The text presented in committee by Friedrich Naumann is considered to be too lyric by all the parties. Rudolf Heinze, for the Popular party, clearly rejects the introduction of a catalog of rights into the constitution, informant whom it would undermine the rights Länder like to the rights of the individuals, for example employers and employees. He also considers that the enumeration is too detailed and that certain provisions are field of the ordinary law, and gives the example of measurements of disciplinary Droit or of Penal procedure transformed without need into constitutional standards.

Erich Koch, for the Democratic party, declares that the relative tendencies with the basic rights will block the action of the legislator and were not to intervene in the relationship between private individual. Although favorable to the introduction of the basic rights into the text, the DDP regards the enumeration as too vast.
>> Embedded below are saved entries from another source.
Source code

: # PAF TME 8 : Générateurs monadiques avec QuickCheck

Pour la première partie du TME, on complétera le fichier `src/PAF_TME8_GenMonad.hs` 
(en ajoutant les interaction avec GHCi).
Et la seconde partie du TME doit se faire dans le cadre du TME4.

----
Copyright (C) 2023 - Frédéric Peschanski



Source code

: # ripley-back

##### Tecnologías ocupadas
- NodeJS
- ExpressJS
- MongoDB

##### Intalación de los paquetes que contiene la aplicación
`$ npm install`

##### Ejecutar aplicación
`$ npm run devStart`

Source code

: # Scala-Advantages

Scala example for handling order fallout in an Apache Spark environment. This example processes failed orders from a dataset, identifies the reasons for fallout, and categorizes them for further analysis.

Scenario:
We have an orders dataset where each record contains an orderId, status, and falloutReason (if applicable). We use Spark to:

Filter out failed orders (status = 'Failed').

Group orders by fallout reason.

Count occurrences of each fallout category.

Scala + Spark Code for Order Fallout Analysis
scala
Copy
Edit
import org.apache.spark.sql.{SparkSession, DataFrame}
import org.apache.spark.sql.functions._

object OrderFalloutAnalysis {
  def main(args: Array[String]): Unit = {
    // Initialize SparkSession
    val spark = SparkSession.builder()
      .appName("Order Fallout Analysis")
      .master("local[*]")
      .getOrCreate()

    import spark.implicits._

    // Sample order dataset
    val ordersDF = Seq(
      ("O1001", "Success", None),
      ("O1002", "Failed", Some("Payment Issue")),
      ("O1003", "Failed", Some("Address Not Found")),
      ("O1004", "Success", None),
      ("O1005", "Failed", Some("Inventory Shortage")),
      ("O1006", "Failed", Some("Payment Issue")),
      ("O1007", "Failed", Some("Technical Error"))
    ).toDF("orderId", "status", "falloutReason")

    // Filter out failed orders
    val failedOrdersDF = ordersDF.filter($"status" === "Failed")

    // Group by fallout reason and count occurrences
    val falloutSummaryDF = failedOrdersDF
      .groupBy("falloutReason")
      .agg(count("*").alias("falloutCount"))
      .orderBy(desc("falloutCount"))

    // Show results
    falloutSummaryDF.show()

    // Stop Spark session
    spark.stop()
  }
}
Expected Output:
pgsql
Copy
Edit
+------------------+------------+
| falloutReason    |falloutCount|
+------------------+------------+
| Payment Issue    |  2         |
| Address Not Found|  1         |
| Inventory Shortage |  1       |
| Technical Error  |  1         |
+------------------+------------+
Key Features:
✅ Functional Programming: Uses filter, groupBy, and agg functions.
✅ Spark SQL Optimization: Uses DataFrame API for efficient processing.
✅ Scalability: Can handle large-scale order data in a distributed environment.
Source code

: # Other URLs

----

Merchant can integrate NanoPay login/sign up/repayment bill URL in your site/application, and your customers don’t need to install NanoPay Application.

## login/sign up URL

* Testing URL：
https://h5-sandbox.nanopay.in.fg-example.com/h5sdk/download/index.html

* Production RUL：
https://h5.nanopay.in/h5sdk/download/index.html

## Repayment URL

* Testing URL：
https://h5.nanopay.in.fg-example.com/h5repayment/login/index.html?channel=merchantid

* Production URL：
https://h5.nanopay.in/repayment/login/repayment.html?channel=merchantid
In order not to delay the conclusion of work of the Parliament, the DDP invites with the adoption of the text, if possible without change, because he regards it as an applicable compromise in spite of his defects.

Hugo Preuß, Minister for Reich inside being expressed in the name of the government, criticizes the development by the commission of the list of the basic rights. It calls with the moderation of the component and declares that a constitution cannot nor should not regulate any matter, and points out the example of the constitution of the 1849, which failed because of the dissensions atour of the question of the basic rights.

Bavarian Konrad Beyerle, deputy of the Zentrum and one of the authors of the extended enumeration, take the defense of the text of the commission. He states to regard as essential to proclaim in the constitution the basic principles of the new mode and to withdraw them from the ordinary legislative procedure. Beyerle receives the support of the social democrat max Quarck, who insists on the teaching effect of the provisions suggested; Quarck decides however for the continuation of the discussions on their contents and against their adoption in block.

The fundamental rights and duties form a big part of the final text, with all the second part, i.e. articles 109 to 164.

Adoption of the Constitution

The final version of the project of constitution, appreciably different from the first version, is adopted on July 31st with a vast majority of 262 votes against 75, with 84 abstentions. She is promulgated on August 11th.